You know where he lives, take a fat shit on his front porch. Problem solved. Leave your referral code tho


----------



## John Anderson (Jan 12, 2015)

thedarkstar said:


> These two guys in the 50's. One of them then says he needs to farts and does it. He then begins joking about it and if i will asses a cleaning fee on him.
> 
> I did not know how to handle the situation and contemplated throwing out the bastards.It was almost horrifying. As in seriously, this is not funny. This is NOT a city Bus. This is a private car.
> I dropped the idiot at his million dollar mansion. Not even a tip.


The rich view everyone else as less than human. That means your car may as well have been owned by a baboon.


----------



## John Anderson (Jan 12, 2015)

CJ ASLAN said:


> You know where he lives, take a fat shit on his front porch. Problem solved. Leave your referral code tho


If u wrong a rich person, police will be called and u might get shot. Best to Buber in your own toilet.

And join airbnb they have a toilet service where you can negotiate use of your toilet. I'd say charge by ass inch, if someone's ass is 18inches wide, you charge $18/min.


----------



## Worcester Sauce (Aug 20, 2014)

thedarkstar said:


> These two guys in the 50's. One of them then says he needs to farts and does it. He then begins joking about it and if i will asses a cleaning fee on him.
> 
> I did not know how to handle the situation and contemplated throwing out the bastards.It was almost horrifying. As in seriously, this is not funny. This is NOT a city Bus. This is a private car.
> I dropped the idiot at his million dollar mansion. Not even a tip.


....jeezz. Roll down your window and get over it. Consider yourself lucky that it was a fart. Pax are going to do a lot worse. A mustard stain doesn't smell, but it sure can stain.


----------



## grams777 (Jun 13, 2014)

thedarkstar said:


> These two guys in the 50's. One of them then says he needs to farts and does it. He then begins joking about it and if i will asses a cleaning fee on him.
> 
> I did not know how to handle the situation and contemplated throwing out the bastards.It was almost horrifying. As in seriously, this is not funny. This is NOT a city Bus. This is a private car.
> I dropped the idiot at his million dollar mansion. Not even a tip.


Laugh with him. Joke back, I don't know until I see if you blew a hole in my seat. Laugh some more. Then one star him after he gets out.


----------



## TidyVet (Dec 27, 2014)

Best tactic, make sure you 1 Star him.. That way we won't have to deal with that garbage again.


----------



## UL Driver SF (Aug 29, 2014)

Why didn't you just pull over and drop him off at the curb?

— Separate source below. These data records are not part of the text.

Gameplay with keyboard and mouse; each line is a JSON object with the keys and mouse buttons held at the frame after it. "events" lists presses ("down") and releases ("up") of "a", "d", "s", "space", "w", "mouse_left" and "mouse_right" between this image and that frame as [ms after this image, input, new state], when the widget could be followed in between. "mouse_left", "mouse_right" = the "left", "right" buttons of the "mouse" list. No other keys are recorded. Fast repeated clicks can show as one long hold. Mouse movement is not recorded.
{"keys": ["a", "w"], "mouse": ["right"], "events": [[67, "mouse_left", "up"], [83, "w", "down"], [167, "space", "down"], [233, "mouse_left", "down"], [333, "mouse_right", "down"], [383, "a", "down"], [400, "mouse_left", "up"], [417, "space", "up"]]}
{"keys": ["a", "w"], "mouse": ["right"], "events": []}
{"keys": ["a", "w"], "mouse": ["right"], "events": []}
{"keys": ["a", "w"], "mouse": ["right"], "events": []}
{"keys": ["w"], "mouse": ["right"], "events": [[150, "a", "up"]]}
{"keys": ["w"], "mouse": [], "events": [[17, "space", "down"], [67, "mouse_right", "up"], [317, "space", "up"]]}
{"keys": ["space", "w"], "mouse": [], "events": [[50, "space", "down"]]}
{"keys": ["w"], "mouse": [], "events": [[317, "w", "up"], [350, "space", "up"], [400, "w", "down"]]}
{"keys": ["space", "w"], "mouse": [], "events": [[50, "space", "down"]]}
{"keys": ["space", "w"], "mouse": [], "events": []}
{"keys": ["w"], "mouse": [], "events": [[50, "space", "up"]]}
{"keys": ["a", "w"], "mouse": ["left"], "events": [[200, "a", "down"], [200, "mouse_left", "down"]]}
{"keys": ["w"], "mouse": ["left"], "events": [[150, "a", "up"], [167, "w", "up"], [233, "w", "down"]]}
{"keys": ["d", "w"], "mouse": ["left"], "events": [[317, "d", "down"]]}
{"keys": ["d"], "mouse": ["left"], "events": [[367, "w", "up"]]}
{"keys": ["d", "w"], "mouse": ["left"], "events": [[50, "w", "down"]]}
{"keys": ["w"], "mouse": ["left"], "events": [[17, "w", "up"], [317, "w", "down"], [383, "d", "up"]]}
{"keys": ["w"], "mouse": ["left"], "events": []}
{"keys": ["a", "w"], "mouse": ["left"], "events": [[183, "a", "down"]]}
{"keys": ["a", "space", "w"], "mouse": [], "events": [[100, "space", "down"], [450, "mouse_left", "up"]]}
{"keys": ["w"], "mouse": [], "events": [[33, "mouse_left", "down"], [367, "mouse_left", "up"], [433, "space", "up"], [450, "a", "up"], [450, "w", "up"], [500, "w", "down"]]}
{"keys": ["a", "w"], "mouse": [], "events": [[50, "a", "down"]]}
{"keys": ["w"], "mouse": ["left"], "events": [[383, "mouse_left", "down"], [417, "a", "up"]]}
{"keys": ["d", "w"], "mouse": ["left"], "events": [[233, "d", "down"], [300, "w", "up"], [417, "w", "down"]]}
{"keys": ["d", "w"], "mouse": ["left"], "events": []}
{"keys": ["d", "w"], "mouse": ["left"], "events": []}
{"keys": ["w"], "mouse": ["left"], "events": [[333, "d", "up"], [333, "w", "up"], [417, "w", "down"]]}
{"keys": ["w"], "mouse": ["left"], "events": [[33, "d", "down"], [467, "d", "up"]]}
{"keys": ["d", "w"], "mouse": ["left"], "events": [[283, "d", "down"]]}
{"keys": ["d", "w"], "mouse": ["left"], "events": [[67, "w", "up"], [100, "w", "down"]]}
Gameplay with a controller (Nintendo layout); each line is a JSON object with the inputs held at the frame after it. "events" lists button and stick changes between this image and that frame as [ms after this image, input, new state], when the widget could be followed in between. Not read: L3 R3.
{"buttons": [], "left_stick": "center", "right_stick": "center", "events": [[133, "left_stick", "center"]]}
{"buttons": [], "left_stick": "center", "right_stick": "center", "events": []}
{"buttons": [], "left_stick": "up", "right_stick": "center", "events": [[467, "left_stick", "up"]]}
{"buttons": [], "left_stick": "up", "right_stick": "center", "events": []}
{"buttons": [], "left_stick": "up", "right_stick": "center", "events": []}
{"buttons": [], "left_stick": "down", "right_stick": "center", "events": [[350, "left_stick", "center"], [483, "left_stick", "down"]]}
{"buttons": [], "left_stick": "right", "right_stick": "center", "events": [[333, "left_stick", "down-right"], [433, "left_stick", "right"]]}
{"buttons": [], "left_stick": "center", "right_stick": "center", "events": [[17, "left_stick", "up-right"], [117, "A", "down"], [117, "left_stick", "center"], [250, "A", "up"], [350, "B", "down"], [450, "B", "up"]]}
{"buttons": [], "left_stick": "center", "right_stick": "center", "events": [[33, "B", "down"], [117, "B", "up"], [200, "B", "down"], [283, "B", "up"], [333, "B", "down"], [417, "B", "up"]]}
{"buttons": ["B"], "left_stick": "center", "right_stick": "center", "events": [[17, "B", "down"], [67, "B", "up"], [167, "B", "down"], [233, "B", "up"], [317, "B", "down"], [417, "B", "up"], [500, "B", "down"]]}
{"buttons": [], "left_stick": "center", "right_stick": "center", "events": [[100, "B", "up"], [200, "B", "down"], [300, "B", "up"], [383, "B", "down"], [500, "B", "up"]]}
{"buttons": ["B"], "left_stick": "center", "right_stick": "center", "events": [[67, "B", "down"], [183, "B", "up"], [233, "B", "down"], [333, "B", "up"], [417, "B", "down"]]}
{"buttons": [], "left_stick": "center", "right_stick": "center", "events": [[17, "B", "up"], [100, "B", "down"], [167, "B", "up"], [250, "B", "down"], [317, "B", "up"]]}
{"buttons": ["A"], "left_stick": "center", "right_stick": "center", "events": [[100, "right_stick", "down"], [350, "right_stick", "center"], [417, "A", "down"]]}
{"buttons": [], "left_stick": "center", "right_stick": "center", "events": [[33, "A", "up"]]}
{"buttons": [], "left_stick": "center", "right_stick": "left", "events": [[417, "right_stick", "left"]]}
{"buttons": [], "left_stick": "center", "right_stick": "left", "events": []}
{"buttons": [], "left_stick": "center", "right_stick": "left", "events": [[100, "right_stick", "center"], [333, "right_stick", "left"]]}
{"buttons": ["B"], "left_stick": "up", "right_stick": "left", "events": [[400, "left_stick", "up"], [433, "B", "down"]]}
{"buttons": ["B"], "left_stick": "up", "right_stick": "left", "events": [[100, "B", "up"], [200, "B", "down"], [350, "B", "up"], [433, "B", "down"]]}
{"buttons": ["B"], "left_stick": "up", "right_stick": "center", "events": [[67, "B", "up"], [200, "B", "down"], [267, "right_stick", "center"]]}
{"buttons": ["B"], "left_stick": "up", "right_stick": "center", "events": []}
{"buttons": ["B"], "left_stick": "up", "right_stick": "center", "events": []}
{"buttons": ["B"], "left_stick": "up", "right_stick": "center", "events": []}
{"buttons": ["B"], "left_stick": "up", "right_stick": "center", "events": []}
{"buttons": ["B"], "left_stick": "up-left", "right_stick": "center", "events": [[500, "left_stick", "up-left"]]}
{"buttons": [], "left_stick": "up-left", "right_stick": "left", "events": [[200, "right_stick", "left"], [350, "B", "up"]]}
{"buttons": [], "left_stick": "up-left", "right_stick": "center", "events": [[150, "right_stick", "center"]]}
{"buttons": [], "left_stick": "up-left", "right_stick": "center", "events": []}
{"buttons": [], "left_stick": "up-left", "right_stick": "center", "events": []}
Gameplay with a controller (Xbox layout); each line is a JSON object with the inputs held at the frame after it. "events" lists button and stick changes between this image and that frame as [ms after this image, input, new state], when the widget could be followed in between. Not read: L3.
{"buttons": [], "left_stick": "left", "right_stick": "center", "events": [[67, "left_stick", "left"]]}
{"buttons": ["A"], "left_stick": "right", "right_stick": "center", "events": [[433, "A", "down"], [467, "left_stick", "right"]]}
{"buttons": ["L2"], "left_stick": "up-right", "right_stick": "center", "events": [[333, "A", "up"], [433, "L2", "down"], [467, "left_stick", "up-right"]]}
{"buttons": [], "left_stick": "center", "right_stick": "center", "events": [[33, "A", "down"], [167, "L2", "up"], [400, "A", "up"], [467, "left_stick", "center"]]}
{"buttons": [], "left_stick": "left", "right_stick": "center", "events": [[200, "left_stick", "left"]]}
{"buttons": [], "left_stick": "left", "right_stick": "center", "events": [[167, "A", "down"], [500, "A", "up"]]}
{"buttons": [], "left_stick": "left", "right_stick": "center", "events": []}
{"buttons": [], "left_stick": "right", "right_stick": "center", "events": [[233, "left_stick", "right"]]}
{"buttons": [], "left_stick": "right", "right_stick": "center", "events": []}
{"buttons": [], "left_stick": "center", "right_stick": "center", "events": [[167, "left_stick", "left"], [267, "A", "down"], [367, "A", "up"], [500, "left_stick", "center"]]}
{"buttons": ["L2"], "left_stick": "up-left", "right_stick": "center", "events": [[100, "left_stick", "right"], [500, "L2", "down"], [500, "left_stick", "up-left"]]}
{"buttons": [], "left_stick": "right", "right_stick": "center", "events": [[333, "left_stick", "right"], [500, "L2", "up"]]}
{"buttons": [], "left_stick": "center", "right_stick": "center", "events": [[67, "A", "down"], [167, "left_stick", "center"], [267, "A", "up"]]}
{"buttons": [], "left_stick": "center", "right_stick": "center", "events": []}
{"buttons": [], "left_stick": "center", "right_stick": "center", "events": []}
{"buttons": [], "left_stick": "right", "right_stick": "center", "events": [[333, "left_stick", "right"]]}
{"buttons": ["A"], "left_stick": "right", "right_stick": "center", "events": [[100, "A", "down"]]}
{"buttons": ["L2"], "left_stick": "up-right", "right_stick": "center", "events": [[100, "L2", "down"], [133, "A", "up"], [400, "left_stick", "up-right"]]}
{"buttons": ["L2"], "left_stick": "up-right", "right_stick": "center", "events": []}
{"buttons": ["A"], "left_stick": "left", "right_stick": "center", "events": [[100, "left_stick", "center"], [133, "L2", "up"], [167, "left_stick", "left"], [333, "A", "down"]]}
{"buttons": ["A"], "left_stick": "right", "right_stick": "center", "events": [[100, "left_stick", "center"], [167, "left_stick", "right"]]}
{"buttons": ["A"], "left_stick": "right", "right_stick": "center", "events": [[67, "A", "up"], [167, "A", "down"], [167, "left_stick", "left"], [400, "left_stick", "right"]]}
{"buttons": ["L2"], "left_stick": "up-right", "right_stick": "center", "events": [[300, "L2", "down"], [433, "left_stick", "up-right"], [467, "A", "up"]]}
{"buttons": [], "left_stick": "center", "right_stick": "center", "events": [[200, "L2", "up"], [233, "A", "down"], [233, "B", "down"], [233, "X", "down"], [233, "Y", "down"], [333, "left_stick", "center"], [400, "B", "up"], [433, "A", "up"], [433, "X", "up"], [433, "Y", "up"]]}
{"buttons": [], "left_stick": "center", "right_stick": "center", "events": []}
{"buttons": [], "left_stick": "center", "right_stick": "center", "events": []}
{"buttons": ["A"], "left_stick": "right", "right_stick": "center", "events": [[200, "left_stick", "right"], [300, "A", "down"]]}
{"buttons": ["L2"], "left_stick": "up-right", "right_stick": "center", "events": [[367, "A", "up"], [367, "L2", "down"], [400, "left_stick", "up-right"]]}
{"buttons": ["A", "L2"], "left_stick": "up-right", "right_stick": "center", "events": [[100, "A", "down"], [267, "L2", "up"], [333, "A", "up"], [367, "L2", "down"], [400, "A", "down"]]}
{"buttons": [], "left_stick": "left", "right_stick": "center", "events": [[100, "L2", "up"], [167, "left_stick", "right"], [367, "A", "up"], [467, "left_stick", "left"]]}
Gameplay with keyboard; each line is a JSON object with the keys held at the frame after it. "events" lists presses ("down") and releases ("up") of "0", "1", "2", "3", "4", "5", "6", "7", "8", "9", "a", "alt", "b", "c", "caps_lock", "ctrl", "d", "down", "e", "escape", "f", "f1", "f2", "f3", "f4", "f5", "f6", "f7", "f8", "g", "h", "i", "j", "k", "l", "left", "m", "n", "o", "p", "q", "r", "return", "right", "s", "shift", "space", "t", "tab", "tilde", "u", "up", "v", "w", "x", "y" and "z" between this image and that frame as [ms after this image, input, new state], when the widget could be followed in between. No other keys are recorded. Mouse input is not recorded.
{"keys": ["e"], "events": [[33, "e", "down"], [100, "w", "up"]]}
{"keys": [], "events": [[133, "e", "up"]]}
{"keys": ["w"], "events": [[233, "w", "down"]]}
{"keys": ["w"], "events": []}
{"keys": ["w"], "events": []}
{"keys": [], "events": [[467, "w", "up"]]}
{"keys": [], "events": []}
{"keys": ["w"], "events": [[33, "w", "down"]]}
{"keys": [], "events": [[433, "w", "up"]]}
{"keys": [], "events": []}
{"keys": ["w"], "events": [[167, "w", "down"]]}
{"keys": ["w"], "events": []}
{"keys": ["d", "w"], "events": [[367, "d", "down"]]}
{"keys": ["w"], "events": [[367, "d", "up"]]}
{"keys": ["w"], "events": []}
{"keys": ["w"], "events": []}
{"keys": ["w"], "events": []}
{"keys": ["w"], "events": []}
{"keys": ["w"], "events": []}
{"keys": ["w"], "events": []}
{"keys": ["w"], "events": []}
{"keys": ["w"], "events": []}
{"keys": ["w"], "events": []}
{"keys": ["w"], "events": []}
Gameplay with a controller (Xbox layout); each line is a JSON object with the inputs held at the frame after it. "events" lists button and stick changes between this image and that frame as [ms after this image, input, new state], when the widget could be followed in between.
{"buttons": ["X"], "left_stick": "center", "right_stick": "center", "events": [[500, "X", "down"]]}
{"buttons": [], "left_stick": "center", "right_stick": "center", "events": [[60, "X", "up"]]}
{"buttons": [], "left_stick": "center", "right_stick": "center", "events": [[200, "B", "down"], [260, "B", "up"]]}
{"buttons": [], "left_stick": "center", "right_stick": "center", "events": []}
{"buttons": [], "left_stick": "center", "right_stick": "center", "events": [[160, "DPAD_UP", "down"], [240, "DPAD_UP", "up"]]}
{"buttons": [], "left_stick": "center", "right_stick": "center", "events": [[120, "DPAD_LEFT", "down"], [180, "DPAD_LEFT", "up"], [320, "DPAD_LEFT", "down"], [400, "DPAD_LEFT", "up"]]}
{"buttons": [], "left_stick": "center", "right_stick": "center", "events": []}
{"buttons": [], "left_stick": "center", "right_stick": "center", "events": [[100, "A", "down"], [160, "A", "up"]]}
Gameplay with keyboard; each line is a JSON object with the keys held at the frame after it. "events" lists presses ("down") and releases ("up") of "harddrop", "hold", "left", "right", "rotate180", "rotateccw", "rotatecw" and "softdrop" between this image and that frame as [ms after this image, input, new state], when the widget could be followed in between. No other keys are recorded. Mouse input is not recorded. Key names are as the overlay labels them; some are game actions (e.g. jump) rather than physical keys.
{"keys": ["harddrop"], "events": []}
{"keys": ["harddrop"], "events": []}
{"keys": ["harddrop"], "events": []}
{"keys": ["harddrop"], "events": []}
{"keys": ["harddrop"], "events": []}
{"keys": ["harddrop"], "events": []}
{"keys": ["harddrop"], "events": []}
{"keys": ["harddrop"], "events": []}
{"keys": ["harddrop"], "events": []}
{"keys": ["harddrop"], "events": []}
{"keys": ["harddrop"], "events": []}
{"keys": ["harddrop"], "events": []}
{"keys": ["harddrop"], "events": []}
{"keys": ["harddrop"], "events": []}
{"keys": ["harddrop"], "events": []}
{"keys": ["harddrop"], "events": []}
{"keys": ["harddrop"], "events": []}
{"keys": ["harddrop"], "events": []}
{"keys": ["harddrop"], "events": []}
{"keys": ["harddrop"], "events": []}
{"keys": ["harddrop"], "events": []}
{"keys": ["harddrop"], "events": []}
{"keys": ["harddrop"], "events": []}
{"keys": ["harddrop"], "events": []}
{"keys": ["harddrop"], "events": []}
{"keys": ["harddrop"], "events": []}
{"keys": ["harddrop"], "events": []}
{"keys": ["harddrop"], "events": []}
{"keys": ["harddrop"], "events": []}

Then laugh and say....sorry, my vehicle is out of service due to a loose asshole.


----------



## BlkGeep (Dec 7, 2014)

Exactly, your out, one star, I'll gladly take that one to teach someone a lesson.


----------



## jackstraww (Jan 20, 2015)

Yeah,, I might have said "Hey that was very uncool " then opened all the windows with a - "I hope you got a 5 dollar bill because if not, your ride ends right now"- I'm willing to let it go ,but its gonna cost ya"- -
No dough- out they go!- -(might as well try for a buck)
if they think your kiddin...tell them some BS about an UBER policy on rude passengers and find a safe spot to kick them out- This wasn't an accident,,this was foul assault done on purpose in your house- no ****in respect

But that's me> No rider intimidates the driver ,we hold the high hand..and we put up with enough without sophomoric nonsense like that.


----------



## LyftrBmore (Dec 14, 2014)

Classless. This really isn't a high paying enough gig to put up with that nonsense. Just because they are customers, doesn't give them the right to pull things like this. As an independent contractor, we can set the tone for what is or isn't ok in OUR vehicles.


----------



## ElectroFuzz (Jun 10, 2014)

TidyVet said:


> Best tactic, make sure you 1 Star him.. That way we won't have to deal with that garbage again.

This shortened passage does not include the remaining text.